# Directions
Go through the data line by line from the top, retyping each exactly, and end with the line that contains "succulent plant: present [45,847,155,970]".

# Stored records
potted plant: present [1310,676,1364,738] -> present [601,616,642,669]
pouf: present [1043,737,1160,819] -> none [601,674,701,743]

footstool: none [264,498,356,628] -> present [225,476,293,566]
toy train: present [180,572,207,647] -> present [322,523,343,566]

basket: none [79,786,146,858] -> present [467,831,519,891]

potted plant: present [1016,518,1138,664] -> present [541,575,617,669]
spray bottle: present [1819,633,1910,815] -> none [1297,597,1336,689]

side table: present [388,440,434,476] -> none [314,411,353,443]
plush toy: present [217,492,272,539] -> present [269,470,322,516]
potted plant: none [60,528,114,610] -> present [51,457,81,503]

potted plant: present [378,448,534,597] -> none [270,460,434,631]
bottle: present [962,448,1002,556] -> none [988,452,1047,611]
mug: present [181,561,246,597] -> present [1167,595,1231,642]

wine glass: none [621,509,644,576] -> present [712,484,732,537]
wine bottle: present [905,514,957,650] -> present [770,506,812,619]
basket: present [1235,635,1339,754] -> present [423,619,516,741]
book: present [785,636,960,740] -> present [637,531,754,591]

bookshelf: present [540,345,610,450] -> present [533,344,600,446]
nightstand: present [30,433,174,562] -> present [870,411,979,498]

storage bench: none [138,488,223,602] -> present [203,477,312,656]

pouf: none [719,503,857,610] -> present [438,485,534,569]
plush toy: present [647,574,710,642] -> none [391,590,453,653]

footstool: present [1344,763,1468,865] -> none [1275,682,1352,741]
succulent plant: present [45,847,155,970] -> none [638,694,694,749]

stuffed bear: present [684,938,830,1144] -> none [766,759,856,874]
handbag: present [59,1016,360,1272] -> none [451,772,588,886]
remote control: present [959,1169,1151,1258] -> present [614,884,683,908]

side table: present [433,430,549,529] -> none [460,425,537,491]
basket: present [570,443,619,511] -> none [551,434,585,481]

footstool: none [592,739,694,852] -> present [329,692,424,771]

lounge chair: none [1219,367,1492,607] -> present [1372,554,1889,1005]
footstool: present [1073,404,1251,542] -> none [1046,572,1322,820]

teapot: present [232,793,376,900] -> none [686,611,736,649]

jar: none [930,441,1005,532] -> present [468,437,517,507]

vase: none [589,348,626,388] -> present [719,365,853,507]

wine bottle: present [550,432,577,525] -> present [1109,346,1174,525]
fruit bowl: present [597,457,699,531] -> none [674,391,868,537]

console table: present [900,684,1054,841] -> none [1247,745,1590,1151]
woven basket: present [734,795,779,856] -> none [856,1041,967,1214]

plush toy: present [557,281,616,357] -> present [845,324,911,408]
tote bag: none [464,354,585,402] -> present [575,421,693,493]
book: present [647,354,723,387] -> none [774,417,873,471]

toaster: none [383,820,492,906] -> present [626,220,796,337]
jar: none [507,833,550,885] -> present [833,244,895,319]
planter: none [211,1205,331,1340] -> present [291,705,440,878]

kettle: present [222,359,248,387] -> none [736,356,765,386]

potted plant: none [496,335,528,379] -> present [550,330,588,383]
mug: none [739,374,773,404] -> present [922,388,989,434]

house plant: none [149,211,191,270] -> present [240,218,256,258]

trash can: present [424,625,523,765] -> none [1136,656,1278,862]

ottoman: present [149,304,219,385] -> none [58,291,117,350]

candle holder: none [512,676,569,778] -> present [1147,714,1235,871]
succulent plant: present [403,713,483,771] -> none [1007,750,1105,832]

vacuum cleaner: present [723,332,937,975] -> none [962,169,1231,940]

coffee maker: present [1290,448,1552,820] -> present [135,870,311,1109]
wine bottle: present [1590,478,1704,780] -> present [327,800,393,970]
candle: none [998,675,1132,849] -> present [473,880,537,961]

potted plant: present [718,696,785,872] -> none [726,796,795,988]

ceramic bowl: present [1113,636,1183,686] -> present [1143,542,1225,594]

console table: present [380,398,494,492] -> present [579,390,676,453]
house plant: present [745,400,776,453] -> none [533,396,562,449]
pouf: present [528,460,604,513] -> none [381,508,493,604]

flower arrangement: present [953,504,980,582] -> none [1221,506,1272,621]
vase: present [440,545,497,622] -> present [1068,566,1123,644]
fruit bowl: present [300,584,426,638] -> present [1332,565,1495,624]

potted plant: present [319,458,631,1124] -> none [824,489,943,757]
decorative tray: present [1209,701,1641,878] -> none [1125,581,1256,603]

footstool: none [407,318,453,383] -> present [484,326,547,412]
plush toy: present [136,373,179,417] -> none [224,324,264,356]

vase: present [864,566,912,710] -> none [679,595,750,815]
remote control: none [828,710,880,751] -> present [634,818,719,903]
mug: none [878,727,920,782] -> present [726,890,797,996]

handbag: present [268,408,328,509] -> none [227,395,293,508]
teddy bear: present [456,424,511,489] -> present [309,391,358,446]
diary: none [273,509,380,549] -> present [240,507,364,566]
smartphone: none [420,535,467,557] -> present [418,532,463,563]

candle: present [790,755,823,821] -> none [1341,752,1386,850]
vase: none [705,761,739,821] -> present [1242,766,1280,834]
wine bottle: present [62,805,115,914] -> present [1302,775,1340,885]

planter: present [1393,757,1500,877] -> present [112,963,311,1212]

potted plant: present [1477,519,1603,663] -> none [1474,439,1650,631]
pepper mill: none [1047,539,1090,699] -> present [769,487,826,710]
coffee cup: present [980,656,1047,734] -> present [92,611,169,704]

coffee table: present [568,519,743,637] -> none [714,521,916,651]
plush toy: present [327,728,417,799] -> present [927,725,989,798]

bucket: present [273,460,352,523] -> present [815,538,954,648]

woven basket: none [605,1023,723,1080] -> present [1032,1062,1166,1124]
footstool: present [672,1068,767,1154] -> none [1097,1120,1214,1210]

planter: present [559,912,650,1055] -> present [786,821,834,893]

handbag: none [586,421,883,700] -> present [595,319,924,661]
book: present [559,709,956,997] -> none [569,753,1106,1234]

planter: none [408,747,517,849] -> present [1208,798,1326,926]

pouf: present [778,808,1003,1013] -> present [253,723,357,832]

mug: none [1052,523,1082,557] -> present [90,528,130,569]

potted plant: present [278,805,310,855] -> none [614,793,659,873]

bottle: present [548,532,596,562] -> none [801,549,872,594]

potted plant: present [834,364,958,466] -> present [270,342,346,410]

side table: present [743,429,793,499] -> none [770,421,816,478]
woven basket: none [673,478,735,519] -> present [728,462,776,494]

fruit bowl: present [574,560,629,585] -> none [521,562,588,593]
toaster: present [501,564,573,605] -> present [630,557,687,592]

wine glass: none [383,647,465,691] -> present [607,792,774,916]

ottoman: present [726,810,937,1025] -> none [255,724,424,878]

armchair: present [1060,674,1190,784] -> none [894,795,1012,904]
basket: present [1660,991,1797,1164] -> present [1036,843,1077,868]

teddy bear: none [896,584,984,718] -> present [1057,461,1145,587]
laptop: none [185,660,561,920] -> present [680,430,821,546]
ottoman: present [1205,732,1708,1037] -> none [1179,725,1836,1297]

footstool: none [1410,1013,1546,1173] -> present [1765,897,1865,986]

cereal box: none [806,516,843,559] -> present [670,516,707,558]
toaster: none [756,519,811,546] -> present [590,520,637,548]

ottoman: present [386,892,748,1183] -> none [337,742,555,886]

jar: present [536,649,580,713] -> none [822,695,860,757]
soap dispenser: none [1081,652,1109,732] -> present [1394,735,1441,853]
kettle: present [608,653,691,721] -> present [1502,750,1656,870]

# Answer box
potted plant: present [1310,676,1364,738] -> present [601,616,642,669]
pouf: present [1043,737,1160,819] -> none [601,674,701,743]

footstool: none [264,498,356,628] -> present [225,476,293,566]
toy train: present [180,572,207,647] -> present [322,523,343,566]

basket: none [79,786,146,858] -> present [467,831,519,891]

potted plant: present [1016,518,1138,664] -> present [541,575,617,669]
spray bottle: present [1819,633,1910,815] -> none [1297,597,1336,689]

side table: present [388,440,434,476] -> none [314,411,353,443]
plush toy: present [217,492,272,539] -> present [269,470,322,516]
potted plant: none [60,528,114,610] -> present [51,457,81,503]

potted plant: present [378,448,534,597] -> none [270,460,434,631]
bottle: present [962,448,1002,556] -> none [988,452,1047,611]
mug: present [181,561,246,597] -> present [1167,595,1231,642]

wine glass: none [621,509,644,576] -> present [712,484,732,537]
wine bottle: present [905,514,957,650] -> present [770,506,812,619]
basket: present [1235,635,1339,754] -> present [423,619,516,741]
book: present [785,636,960,740] -> present [637,531,754,591]

bookshelf: present [540,345,610,450] -> present [533,344,600,446]
nightstand: present [30,433,174,562] -> present [870,411,979,498]

storage bench: none [138,488,223,602] -> present [203,477,312,656]

pouf: none [719,503,857,610] -> present [438,485,534,569]
plush toy: present [647,574,710,642] -> none [391,590,453,653]

footstool: present [1344,763,1468,865] -> none [1275,682,1352,741]
succulent plant: present [45,847,155,970] -> none [638,694,694,749]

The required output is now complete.